Every January I kick things off with a round-up of the previous year (as you can see here and here). This year I’m a little late because it’s taken me some time to figure out how I wanted to go about summing up 2013.
It was such a peculiar year for me.
Usually I’m super positive, but last year I felt like the little guy in Dr. Seuss’ Oh, the Places You’ll Go. More specifically the little guy half-way through the book. I was a bit lost.
You’ll come to a place where the streets are not marked Some windows are lighted. But mostly they’re darked… Do you dare to stay out? Do you dare to go in? How much can you lose? How much can you win? And IF you go in, should you turn left or right…or right-and-three-quarters? Or, maybe, not quite? Or go around back and sneak in from behind? Simple it’s not,…
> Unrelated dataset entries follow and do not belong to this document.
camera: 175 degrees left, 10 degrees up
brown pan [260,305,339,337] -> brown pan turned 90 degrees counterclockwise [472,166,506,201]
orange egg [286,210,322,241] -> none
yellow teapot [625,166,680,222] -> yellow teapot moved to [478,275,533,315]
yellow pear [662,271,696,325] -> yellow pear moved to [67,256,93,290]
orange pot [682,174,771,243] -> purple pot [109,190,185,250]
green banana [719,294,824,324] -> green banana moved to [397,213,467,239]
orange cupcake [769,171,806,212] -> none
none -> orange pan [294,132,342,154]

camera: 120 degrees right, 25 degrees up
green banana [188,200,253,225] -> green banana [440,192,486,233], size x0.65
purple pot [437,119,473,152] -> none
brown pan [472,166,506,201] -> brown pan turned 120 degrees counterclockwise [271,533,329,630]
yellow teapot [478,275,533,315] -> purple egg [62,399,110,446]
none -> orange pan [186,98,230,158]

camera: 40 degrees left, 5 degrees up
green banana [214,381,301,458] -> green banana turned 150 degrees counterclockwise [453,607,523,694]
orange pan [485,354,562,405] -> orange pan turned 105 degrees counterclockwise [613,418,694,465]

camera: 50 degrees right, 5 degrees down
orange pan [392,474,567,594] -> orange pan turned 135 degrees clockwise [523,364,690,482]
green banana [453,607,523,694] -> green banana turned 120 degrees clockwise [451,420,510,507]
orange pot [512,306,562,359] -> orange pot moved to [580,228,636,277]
It turns out that I was feeling so weird because 2013 was my “Jesus Year”. Anyone heard of this? I just read about it in the paper a couple of weeks ago. Basically age 33, the age Jesus was when he was crucified, has been deemed the year of reinvention – a year where one searches for meaning.
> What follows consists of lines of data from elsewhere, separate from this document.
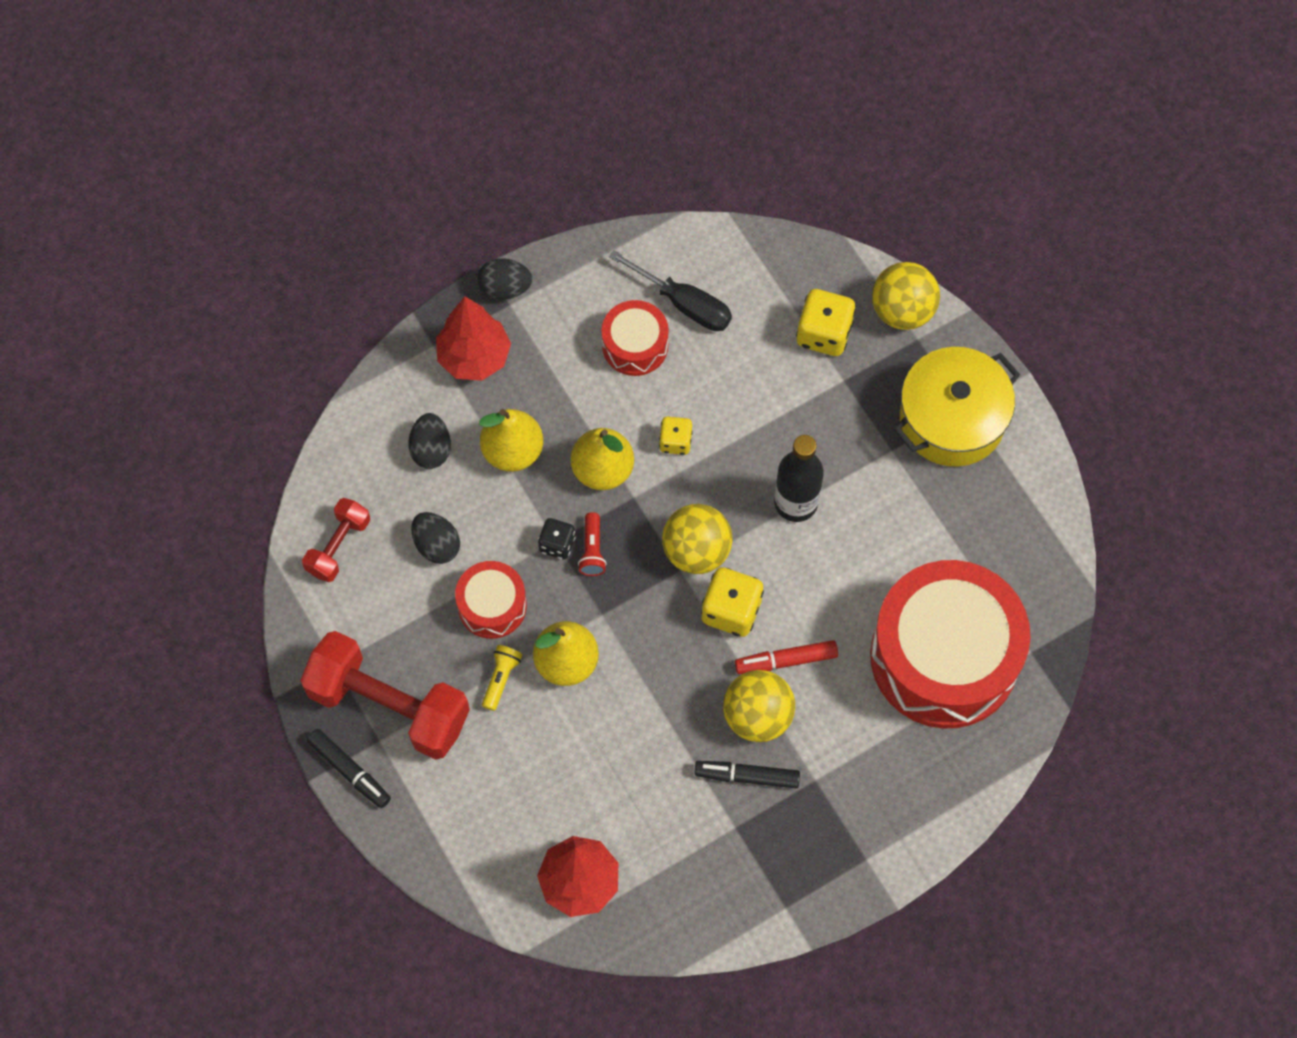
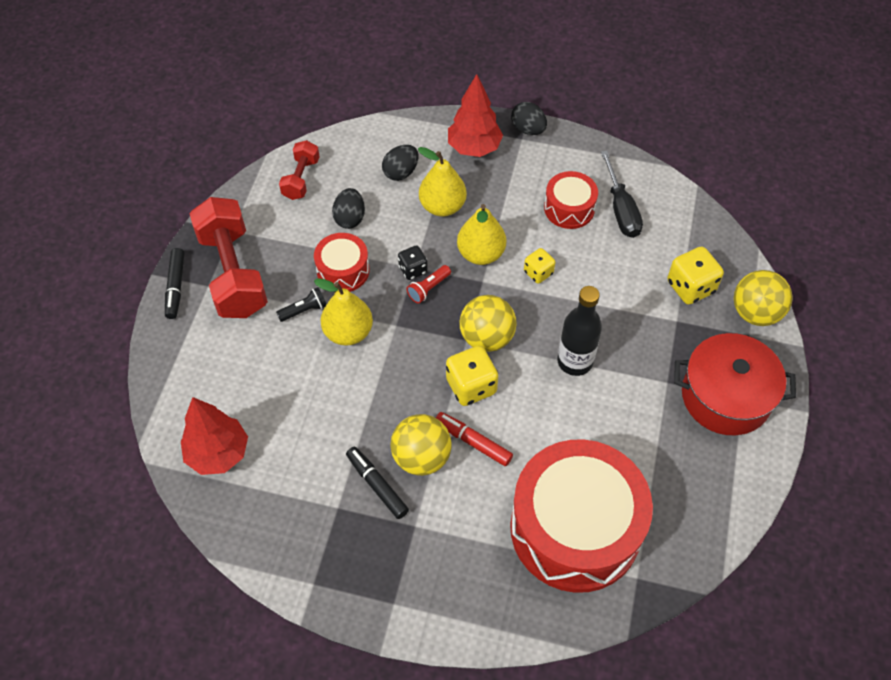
camera: 45 degrees right, 10 degrees down
red dumbbell [302,498,370,582] -> red dumbbell turned 60 degrees counterclockwise [279,140,320,200]
yellow flashlight [482,645,523,711] -> black flashlight [276,287,327,322]
yellow pot [894,347,1020,466] -> red pot [674,333,796,435]

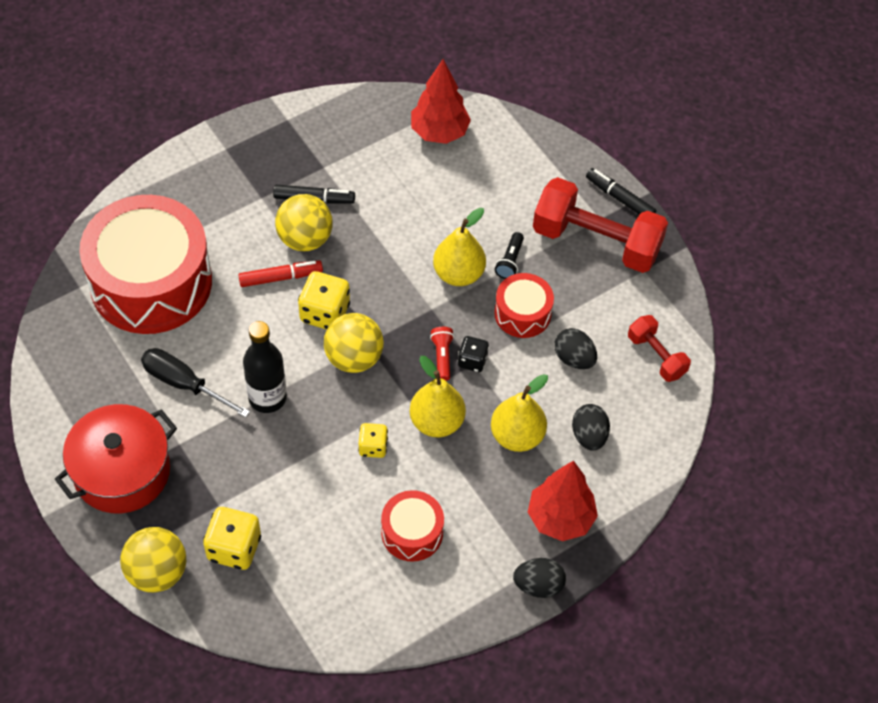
camera: 130 degrees right, 0 degrees up
black screwdriver [601,151,643,238] -> black screwdriver moved to [141,348,250,418]

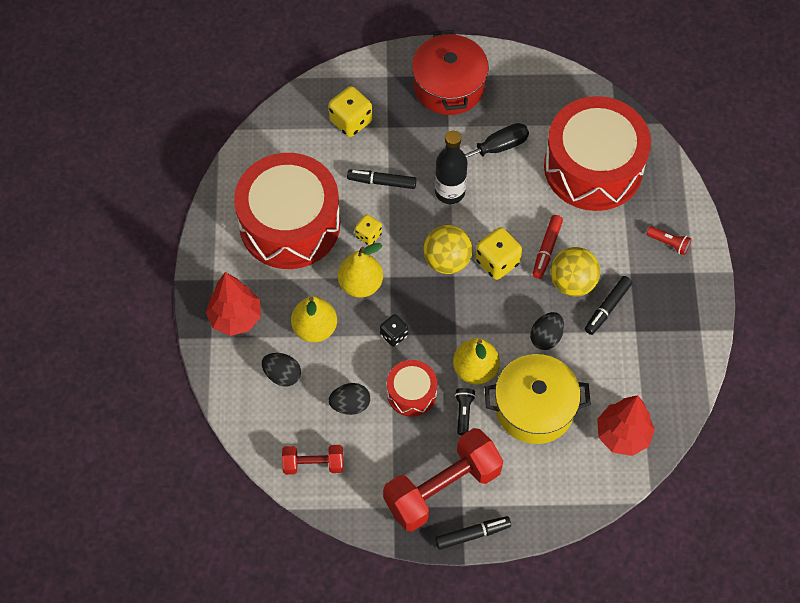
camera: 125 degrees right, 5 degrees up
yellow ball [120,527,186,593] -> none
red drum [381,490,444,562] -> red drum [234,153,340,269], size x2.14
red flashlight [430,327,454,381] -> red flashlight moved to [646,226,692,255]
black flashlight [495,232,524,279] -> black flashlight turned 45 degrees clockwise [455,388,476,435]
black egg [513,558,566,598] -> black egg moved to [530,312,564,350]
none -> black marker [347,170,417,189]
none -> yellow pot [485,354,591,444]

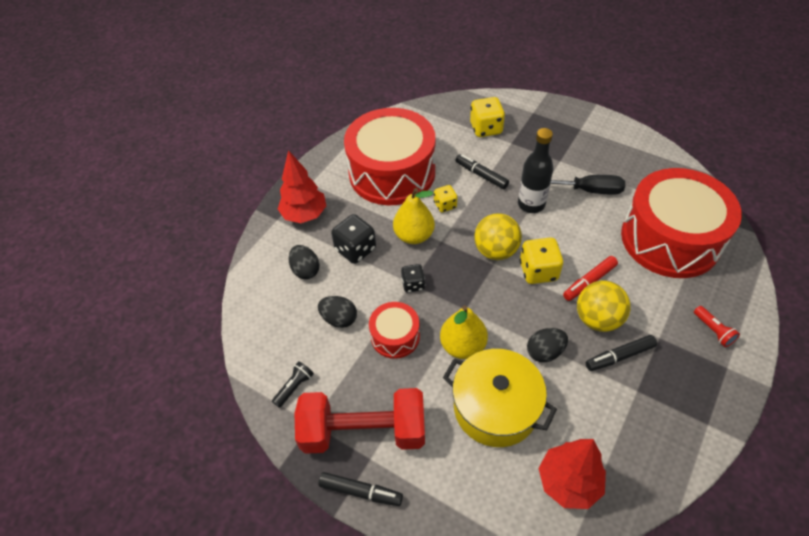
camera: 35 degrees right, 10 degrees down
red dumbbell [282,445,343,475] -> none
yellow pear [291,296,337,343] -> black dice [331,214,376,264]
red pot [412,30,489,115] -> none
black flashlight [455,388,476,435] -> black flashlight moved to [272,361,314,408]

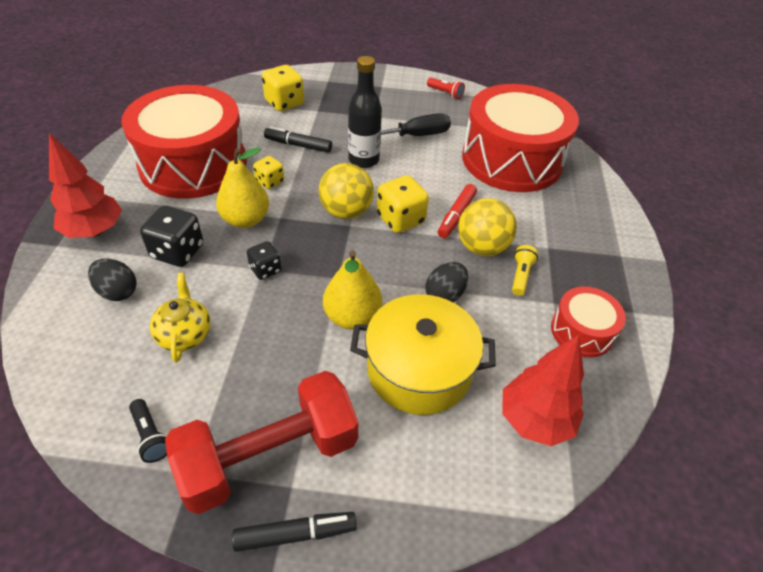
camera: 30 degrees left, 5 degrees down
black flashlight [272,361,314,408] -> black flashlight turned 135 degrees clockwise [129,399,167,463]
black egg [318,296,357,328] -> yellow teapot [150,273,211,362]
red drum [369,302,420,359] -> red drum moved to [551,286,626,357]
black marker [586,335,657,371] -> yellow flashlight [512,245,538,296]
red flashlight [694,306,740,347] -> red flashlight moved to [427,78,465,99]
Well, I’ve been searching people and let me tell you I didn’t have the luxury of abandoning all of the pressures of adulthood like some other early 30 somethings. Instead I gave birth to a second child and was burdened with the mundane of a mortgage, renovations, kids etc. (I don’t mean to sound harsh, I love my fam).
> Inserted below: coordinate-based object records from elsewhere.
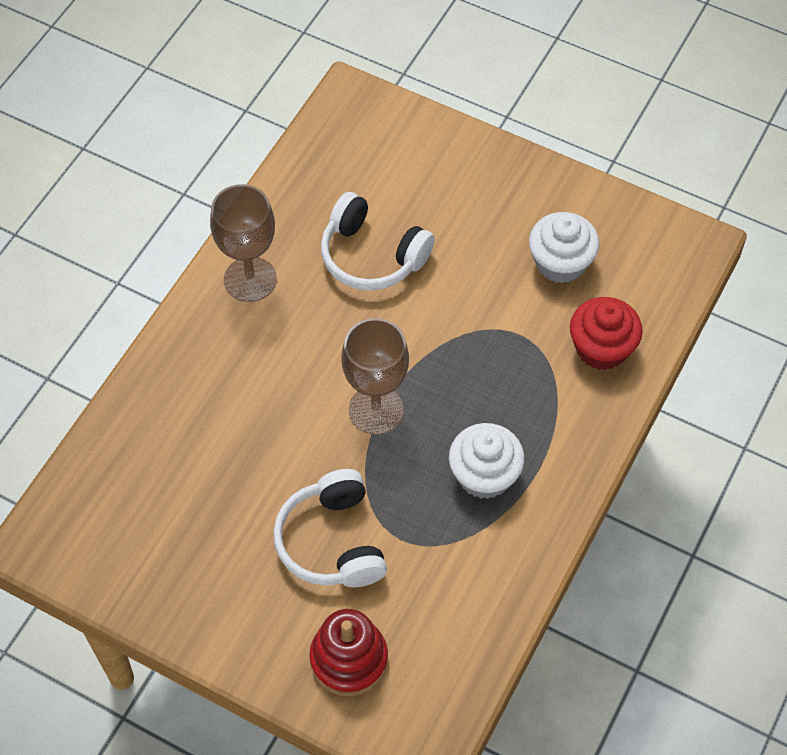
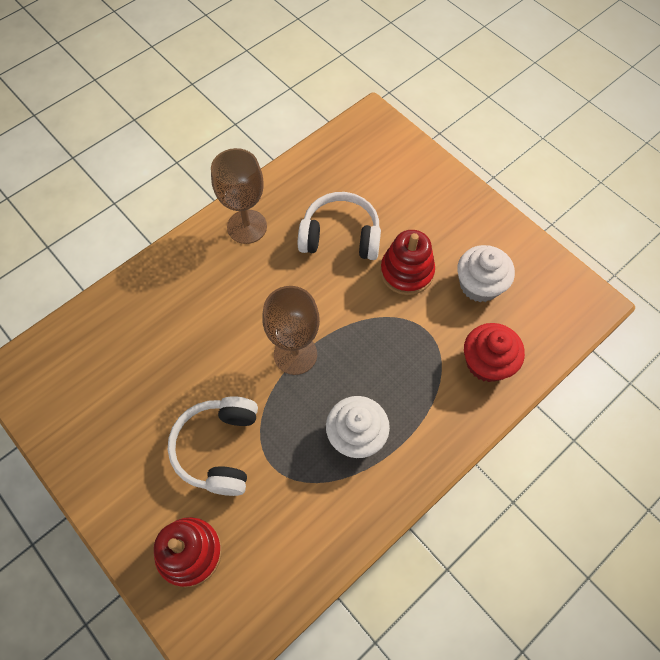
camera: 20 degrees right, 5 degrees up
white headphones [321,192,435,290] -> white headphones turned 135 degrees clockwise [298,192,381,260]
none -> red stacking toy [380,230,435,295]

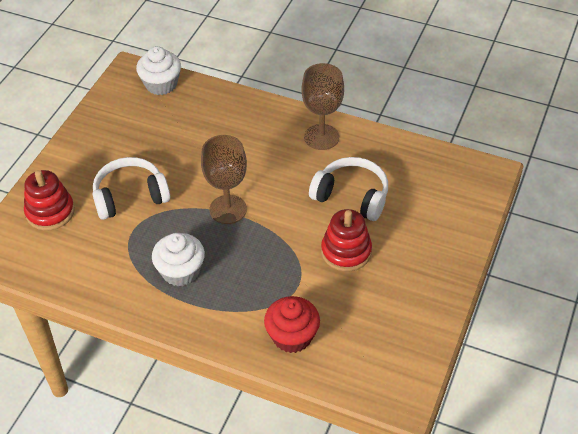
camera: 65 degrees right, 15 degrees down
white headphones [298,192,381,260] -> white headphones turned 45 degrees counterclockwise [309,157,388,221]
white cupcake [457,245,515,302] -> white cupcake moved to [136,46,181,95]

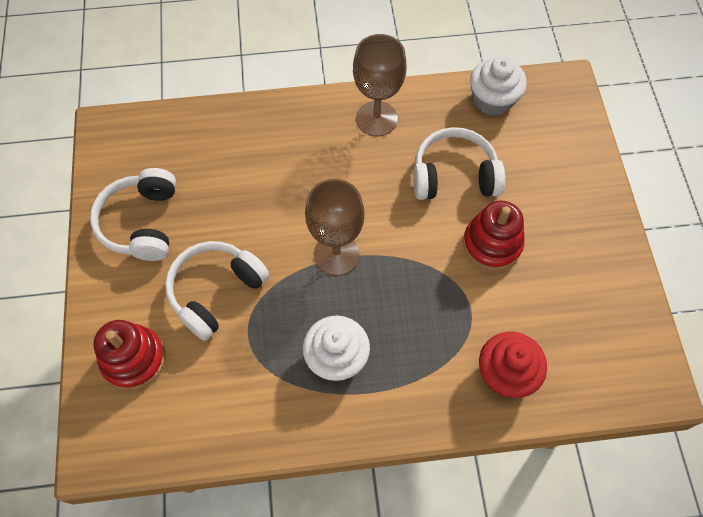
camera: 30 degrees left, 15 degrees up
white cupcake [136,46,181,95] -> white cupcake moved to [470,57,527,116]
none -> white headphones [90,168,176,261]

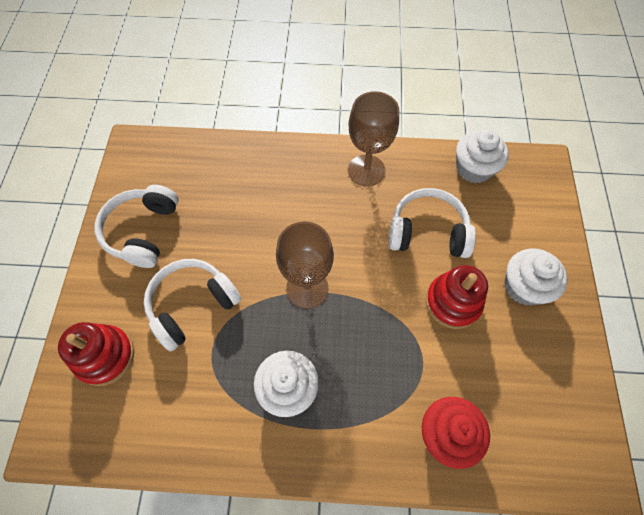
camera: 10 degrees right, 0 degrees up
none -> white cupcake [504,248,568,305]

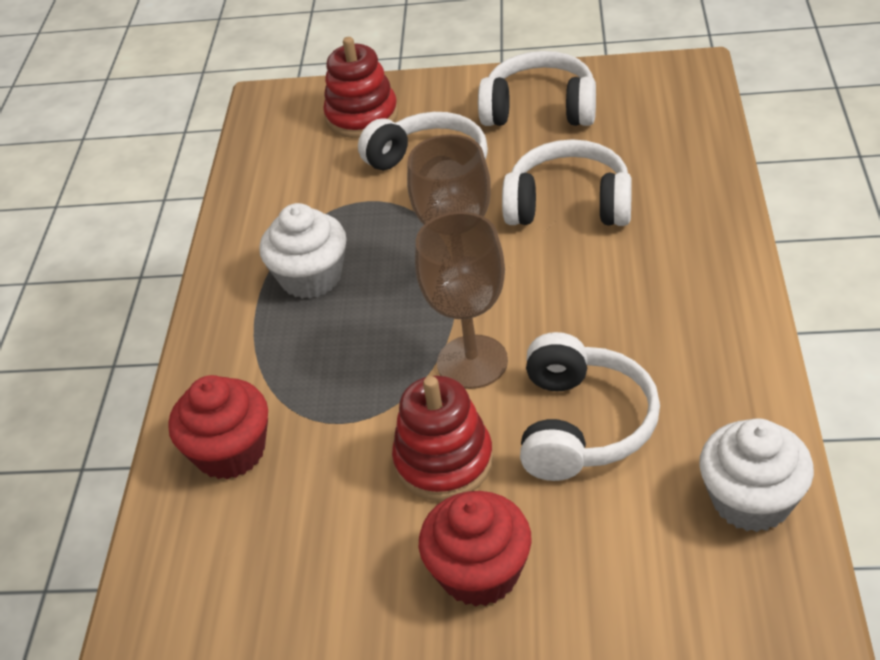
camera: 95 degrees right, 20 degrees down
brown goblet [348,91,399,186] -> brown goblet moved to [415,212,508,389]
white cupcake [504,248,568,305] -> red cupcake [419,491,532,607]
none -> white headphones [502,139,632,226]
However in addition to the “mundane” I made a point of dabbling in things that inspired me. I chose to be more assertive and with that came change. I took things confidently into my own hands. I did things that I’ve always wanted to do and blindly, but passionately launched my own business (I’m still learning as I go).
I did things that made ME happy.
So, with all of that I think it was a pretty successful Jesus Year. Maybe not as romantic as finding myself while traveling abroad or surfing in South East Asia, but decent nonetheless. I have definitely found more meaning.
The year 2014 is going to be pretty great. I think it will simply solidify all of the change that took place in 2013.
Thank you to everyone who supported me throughout my Jesus year, especially when I would drone on and on about fabric and my shop and fat quarter bundles etc. etc. Your support got me through
Onward and upward. I won’t be looking back.